> _DATA SECTION_:
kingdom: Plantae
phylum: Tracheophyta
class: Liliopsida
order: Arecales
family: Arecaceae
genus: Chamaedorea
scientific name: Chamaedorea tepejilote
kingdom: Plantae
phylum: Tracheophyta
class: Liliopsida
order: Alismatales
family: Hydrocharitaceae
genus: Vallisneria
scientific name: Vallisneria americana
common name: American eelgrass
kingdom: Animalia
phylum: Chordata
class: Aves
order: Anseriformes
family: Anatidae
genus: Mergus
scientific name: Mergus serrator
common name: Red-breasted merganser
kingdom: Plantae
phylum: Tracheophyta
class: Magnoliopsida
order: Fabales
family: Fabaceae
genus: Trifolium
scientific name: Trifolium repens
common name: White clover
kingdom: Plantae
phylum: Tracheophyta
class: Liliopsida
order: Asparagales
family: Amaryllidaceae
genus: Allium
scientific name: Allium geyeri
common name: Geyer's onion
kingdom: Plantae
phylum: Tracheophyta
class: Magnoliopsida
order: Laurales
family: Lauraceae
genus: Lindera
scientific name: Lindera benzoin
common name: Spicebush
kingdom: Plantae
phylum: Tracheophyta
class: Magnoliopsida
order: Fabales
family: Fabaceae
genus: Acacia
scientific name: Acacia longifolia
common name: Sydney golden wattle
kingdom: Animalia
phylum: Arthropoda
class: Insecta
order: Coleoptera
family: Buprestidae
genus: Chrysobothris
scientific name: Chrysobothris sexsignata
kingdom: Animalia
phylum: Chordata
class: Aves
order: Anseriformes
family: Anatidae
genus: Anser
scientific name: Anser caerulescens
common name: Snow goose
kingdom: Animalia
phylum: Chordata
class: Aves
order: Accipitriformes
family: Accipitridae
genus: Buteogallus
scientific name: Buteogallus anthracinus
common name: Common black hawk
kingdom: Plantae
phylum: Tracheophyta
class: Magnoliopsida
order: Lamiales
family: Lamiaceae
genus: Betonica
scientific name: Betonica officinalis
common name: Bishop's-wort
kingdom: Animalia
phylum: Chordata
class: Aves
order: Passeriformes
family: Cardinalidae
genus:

> _INSTRUCTIONS FOR THE TASK_:
Turn every line of the data above into a numbered list, leaving out any blank lines.

> _WRITTEN SOLUTION_:
1. kingdom: Plantae
2. phylum: Tracheophyta
3. class: Liliopsida
4. order: Arecales
5. family: Arecaceae
6. genus: Chamaedorea
7. scientific name: Chamaedorea tepejilote
8. kingdom: Plantae
9. phylum: Tracheophyta
10. class: Liliopsida
11. order: Alismatales
12. family: Hydrocharitaceae
13. genus: Vallisneria
14. scientific name: Vallisneria americana
15. common name: American eelgrass
16. kingdom: Animalia
17. phylum: Chordata
18. class: Aves
19. order: Anseriformes
20. family: Anatidae
21. genus: Mergus
22. scientific name: Mergus serrator
23. common name: Red-breasted merganser
24. kingdom: Plantae
25. phylum: Tracheophyta
26. class: Magnoliopsida
27. order: Fabales
28. family: Fabaceae
29. genus: Trifolium
30. scientific name: Trifolium repens
31. common name: White clover
32. kingdom: Plantae
33. phylum: Tracheophyta
34. class: Liliopsida
35. order: Asparagales
36. family: Amaryllidaceae
37. genus: Allium
38. scientific name: Allium geyeri
39. common name: Geyer's onion
40. kingdom: Plantae
41. phylum: Tracheophyta
42. class: Magnoliopsida
43. order: Laurales
44. family: Lauraceae
45. genus: Lindera
46. scientific name: Lindera benzoin
47. common name: Spicebush
48. kingdom: Plantae
49. phylum: Tracheophyta
50. class: Magnoliopsida
51. order: Fabales
52. family: Fabaceae
53. genus: Acacia
54. scientific name: Acacia longifolia
55. common name: Sydney golden wattle
56. kingdom: Animalia
57. phylum: Arthropoda
58. class: Insecta
59. order: Coleoptera
60. family: Buprestidae
61. genus: Chrysobothris
62. scientific name: Chrysobothris sexsignata
63. kingdom: Animalia
64. phylum: Chordata
65. class: Aves
66. order: Anseriformes
67. family: Anatidae
68. genus: Anser
69. scientific name: Anser caerulescens
70. common name: Snow goose
71. kingdom: Animalia
72. phylum: Chordata
73. class: Aves
74. order: Accipitriformes
75. family: Accipitridae
76. genus: Buteogallus
77. scientific name: Buteogallus anthracinus
78. common name: Common black hawk
79. kingdom: Plantae
80. phylum: Tracheophyta
81. class: Magnoliopsida
82. order: Lamiales
83. family: Lamiaceae
84. genus: Betonica
85. scientific name: Betonica officinalis
86. common name: Bishop's-wort
87. kingdom: Animalia
88. phylum: Chordata
89. class: Aves
90. order: Passeriformes
91. family: Cardinalidae
92. genus:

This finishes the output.